#### Source data:
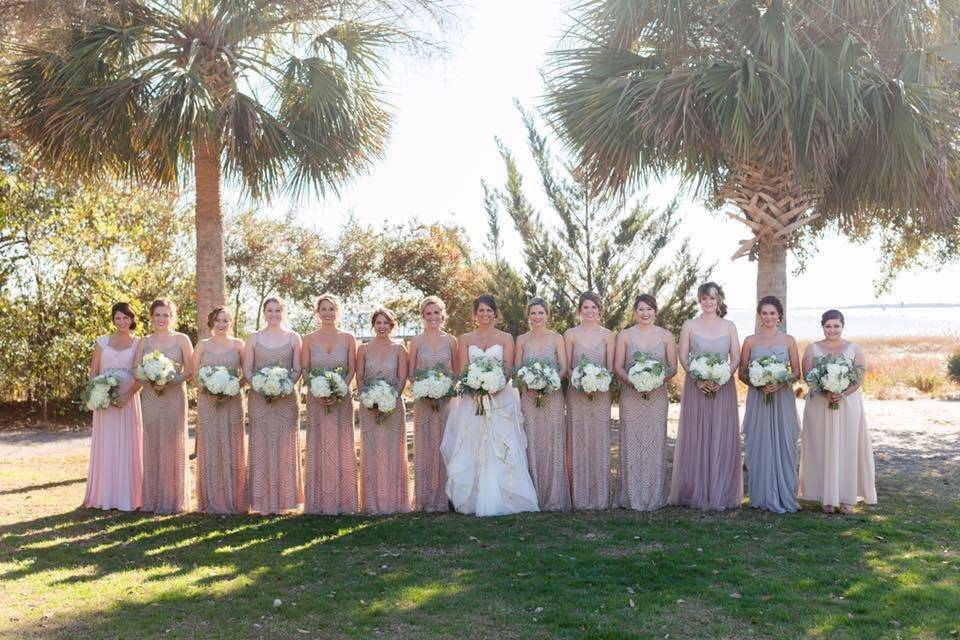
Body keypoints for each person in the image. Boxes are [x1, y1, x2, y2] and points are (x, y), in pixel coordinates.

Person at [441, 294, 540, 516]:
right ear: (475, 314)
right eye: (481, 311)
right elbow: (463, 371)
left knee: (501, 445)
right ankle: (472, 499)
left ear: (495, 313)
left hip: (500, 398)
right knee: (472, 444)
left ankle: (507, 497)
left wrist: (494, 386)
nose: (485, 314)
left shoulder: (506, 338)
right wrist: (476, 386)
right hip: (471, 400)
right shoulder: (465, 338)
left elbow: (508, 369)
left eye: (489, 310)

#### What is being asked:
How many lines in the data above hold the word "left"? Answer with the number alone.

#### Output below:
8